Embeds ‘query' and returns the top-k most cosine-similar chunks (via DuckDB’s native 'list_cosine_similarity'). Run [okf_embed()] first.
okf_rag(con, query, embedder = NULL, k = 5L)okf_rag(con, query, embedder = NULL, k = 5L)
con |
An open DuckDB connection to an embedded okf catalog. |
query |
Query string. |
embedder |
An embedder function; defaults to [okf_ollama_embedder()]. |
k |
Number of results to return. |
A data.frame with 'path', 'title', 'chunk_id', 'score', 'text'.
Read an OKF bundle from a directory into an in-memory representation.
okf_read(root, bundle_id = NULL, source_kind = "dir")okf_read(root, bundle_id = NULL, source_kind = "dir")
root |
Path to the bundle directory. |
bundle_id |
Optional stable id; defaults to a hash of the root path. |
source_kind |
How the bundle was obtained (e.g. '"dir"'). |
A list with 'bundle_id', 'root', 'okf_version', 'source_kind', 'concepts' (parsed per-file records), and 'known' (all concept paths).

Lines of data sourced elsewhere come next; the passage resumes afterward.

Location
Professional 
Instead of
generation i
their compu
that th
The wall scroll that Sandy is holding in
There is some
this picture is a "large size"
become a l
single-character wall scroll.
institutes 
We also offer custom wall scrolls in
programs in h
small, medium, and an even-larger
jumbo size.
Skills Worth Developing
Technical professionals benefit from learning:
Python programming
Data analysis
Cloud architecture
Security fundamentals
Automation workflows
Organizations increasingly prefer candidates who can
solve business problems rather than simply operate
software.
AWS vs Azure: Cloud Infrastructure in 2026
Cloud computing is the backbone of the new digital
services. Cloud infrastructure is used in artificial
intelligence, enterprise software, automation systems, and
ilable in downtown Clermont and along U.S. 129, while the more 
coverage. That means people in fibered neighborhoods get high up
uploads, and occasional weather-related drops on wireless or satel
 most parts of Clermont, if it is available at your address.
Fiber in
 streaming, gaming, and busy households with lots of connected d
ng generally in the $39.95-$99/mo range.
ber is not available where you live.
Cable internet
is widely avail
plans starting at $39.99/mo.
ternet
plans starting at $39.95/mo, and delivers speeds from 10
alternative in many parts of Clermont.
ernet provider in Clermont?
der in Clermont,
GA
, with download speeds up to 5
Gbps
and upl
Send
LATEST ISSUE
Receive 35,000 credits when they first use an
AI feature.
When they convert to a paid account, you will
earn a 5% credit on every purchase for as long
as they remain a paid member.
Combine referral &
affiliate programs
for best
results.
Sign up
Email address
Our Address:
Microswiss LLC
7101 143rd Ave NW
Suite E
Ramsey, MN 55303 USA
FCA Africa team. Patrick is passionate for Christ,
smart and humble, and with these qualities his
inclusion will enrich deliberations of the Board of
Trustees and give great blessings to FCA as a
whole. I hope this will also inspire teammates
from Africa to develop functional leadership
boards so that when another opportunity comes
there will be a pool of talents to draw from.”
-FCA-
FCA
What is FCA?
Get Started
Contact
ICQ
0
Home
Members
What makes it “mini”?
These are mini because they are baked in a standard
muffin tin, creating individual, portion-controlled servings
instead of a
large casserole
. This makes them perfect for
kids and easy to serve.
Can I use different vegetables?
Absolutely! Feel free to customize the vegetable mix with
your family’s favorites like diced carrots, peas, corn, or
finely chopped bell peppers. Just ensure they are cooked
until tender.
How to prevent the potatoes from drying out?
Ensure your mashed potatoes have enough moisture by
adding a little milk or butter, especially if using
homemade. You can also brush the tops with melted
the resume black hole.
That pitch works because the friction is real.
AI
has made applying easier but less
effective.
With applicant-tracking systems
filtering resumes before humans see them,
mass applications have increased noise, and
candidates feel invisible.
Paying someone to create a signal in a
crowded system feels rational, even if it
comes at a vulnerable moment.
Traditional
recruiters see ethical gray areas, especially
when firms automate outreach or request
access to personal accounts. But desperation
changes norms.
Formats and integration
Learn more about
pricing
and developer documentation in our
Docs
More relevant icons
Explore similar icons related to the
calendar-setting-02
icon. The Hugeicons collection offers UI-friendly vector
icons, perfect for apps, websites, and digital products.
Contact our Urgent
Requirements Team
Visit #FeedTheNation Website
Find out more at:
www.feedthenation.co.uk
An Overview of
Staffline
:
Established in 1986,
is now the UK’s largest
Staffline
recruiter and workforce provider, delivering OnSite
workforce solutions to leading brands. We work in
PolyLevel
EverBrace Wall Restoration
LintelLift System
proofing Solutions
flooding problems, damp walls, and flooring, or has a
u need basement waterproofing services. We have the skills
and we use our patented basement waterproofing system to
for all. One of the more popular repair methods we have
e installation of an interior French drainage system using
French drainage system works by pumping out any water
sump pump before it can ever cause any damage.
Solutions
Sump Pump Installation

Resolve a markdown link target to a bundle-relative concept path.
okf_resolve_link(raw, src_rel, known)okf_resolve_link(raw, src_rel, known)
raw |
Raw link target. |
src_rel |
Bundle-relative path of the linking concept. |
known |
Character vector of all known concept paths in the bundle. |
The resolved bundle-relative path, or 'NA' if it does not resolve.
Hard rules (severity 'error'): parseable frontmatter, non-empty 'type'. Soft findings (severity 'warn'): missing recommended fields, non-ISO timestamps, broken links. Never rejects the bundle – returns findings.
okf_validate(rd)okf_validate(rd)
rd |
A bundle as returned by [okf_read()]. |
A data.frame with 'path', 'severity', 'rule', 'message'.